*** Opening of DATA UNDER STUDY ***

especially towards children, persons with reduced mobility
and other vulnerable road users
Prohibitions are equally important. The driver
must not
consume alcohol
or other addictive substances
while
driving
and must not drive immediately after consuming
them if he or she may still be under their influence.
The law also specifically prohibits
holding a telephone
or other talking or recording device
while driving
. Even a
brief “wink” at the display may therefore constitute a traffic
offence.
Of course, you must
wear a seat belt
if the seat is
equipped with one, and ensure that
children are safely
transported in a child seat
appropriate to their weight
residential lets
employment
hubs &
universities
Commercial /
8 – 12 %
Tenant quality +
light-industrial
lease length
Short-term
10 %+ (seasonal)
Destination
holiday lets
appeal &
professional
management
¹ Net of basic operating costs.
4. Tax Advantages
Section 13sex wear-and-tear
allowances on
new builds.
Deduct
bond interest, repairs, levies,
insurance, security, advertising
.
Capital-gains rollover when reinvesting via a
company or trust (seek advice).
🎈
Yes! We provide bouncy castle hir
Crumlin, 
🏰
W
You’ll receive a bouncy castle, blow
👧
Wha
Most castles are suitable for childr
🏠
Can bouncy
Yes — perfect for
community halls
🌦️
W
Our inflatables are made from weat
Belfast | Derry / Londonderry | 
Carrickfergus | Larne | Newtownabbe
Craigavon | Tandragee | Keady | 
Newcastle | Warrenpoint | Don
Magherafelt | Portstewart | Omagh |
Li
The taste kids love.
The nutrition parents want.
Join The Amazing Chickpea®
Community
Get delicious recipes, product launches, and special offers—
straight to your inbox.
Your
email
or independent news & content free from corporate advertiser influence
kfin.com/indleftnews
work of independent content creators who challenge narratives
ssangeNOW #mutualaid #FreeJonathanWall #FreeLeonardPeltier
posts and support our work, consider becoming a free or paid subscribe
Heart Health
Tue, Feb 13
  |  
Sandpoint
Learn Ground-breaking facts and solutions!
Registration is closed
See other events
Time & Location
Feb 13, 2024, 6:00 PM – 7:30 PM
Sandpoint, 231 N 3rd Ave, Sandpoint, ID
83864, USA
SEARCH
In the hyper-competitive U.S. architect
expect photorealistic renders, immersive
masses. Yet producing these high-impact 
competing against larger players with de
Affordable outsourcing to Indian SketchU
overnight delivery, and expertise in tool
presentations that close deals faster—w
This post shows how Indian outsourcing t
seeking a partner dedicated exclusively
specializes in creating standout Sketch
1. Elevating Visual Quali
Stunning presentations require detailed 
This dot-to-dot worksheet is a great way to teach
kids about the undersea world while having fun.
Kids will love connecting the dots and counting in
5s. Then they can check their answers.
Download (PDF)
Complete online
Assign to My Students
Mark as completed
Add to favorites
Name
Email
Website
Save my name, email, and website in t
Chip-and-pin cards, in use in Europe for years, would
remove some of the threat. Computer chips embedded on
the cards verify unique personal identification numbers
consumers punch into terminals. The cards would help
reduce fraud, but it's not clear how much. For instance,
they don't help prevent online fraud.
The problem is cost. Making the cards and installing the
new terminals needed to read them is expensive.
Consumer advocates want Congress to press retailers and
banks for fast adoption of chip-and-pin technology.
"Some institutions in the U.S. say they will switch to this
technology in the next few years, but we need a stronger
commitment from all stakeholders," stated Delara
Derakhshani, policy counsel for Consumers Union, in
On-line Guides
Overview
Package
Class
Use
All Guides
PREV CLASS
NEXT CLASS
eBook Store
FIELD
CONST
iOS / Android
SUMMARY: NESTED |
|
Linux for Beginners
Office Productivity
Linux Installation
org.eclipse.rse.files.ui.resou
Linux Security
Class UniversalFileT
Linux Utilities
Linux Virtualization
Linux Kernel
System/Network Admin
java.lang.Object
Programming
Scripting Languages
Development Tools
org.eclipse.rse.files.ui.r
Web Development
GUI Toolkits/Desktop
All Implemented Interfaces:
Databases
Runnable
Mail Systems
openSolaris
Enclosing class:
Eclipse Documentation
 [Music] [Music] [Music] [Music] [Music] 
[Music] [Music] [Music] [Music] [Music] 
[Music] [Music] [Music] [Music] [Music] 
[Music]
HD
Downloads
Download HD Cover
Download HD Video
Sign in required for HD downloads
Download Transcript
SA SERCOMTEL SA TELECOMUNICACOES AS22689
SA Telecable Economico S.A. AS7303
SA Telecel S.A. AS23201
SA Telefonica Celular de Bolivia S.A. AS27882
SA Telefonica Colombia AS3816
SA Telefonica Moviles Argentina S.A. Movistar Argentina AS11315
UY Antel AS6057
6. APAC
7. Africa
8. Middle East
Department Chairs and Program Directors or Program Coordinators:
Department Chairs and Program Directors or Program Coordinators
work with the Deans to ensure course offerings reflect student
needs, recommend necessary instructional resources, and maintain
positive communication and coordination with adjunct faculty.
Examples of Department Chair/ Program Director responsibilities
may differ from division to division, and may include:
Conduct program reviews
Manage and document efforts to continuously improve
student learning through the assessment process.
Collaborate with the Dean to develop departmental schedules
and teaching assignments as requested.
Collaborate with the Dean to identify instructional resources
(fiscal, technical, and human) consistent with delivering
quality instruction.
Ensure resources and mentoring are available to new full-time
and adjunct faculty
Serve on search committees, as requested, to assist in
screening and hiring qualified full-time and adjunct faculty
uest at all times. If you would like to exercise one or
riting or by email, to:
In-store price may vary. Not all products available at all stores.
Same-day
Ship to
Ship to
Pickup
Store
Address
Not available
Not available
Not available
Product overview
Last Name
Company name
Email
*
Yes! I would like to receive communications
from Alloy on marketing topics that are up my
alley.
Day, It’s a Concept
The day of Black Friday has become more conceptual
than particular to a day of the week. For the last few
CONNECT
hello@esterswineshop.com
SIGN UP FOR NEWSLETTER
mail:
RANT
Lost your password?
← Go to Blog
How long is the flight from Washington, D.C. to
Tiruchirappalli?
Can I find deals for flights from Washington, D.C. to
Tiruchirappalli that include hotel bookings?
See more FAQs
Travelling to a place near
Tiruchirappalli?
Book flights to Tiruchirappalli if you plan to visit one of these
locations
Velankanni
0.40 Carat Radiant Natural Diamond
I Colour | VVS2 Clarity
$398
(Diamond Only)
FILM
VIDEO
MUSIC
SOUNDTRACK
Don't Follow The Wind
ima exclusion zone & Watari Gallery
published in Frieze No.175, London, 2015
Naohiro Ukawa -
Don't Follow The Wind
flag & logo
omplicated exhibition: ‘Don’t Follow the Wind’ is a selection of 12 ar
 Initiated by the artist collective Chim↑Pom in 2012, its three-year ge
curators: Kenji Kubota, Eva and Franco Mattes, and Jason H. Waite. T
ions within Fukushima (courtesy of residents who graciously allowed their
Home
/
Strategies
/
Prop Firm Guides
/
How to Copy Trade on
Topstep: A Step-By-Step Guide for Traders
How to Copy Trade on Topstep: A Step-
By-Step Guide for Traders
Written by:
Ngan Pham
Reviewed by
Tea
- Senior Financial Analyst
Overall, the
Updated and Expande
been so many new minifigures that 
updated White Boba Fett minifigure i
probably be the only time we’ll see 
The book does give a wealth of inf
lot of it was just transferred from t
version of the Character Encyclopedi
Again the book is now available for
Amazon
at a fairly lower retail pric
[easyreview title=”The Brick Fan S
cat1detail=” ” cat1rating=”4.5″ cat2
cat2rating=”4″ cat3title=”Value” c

*** Close of DATA UNDER STUDY ***

■ TASK DESCRIPTION ■
Start at the line with "screening and hiring" and stop at the end of the records. Write those lines out exactly and add nothing.

■ SOLUTION BELOW ■
screening and hiring qualified full-time and adjunct faculty
uest at all times. If you would like to exercise one or
riting or by email, to:
In-store price may vary. Not all products available at all stores.
Same-day
Ship to
Ship to
Pickup
Store
Address
Not available
Not available
Not available
Product overview
Last Name
Company name
Email
*
Yes! I would like to receive communications
from Alloy on marketing topics that are up my
alley.
Day, It’s a Concept
The day of Black Friday has become more conceptual
than particular to a day of the week. For the last few
CONNECT
hello@esterswineshop.com
SIGN UP FOR NEWSLETTER
mail:
RANT
Lost your password?
← Go to Blog
How long is the flight from Washington, D.C. to
Tiruchirappalli?
Can I find deals for flights from Washington, D.C. to
Tiruchirappalli that include hotel bookings?
See more FAQs
Travelling to a place near
Tiruchirappalli?
Book flights to Tiruchirappalli if you plan to visit one of these
locations
Velankanni
0.40 Carat Radiant Natural Diamond
I Colour | VVS2 Clarity
$398
(Diamond Only)
FILM
VIDEO
MUSIC
SOUNDTRACK
Don't Follow The Wind
ima exclusion zone & Watari Gallery
published in Frieze No.175, London, 2015
Naohiro Ukawa -
Don't Follow The Wind
flag & logo
omplicated exhibition: ‘Don’t Follow the Wind’ is a selection of 12 ar
 Initiated by the artist collective Chim↑Pom in 2012, its three-year ge
curators: Kenji Kubota, Eva and Franco Mattes, and Jason H. Waite. T
ions within Fukushima (courtesy of residents who graciously allowed their
Home
/
Strategies
/
Prop Firm Guides
/
How to Copy Trade on
Topstep: A Step-By-Step Guide for Traders
How to Copy Trade on Topstep: A Step-
By-Step Guide for Traders
Written by:
Ngan Pham
Reviewed by
Tea
- Senior Financial Analyst
Overall, the
Updated and Expande
been so many new minifigures that 
updated White Boba Fett minifigure i
probably be the only time we’ll see 
The book does give a wealth of inf
lot of it was just transferred from t
version of the Character Encyclopedi
Again the book is now available for
Amazon
at a fairly lower retail pric
[easyreview title=”The Brick Fan S
cat1detail=” ” cat1rating=”4.5″ cat2
cat2rating=”4″ cat3title=”Value” c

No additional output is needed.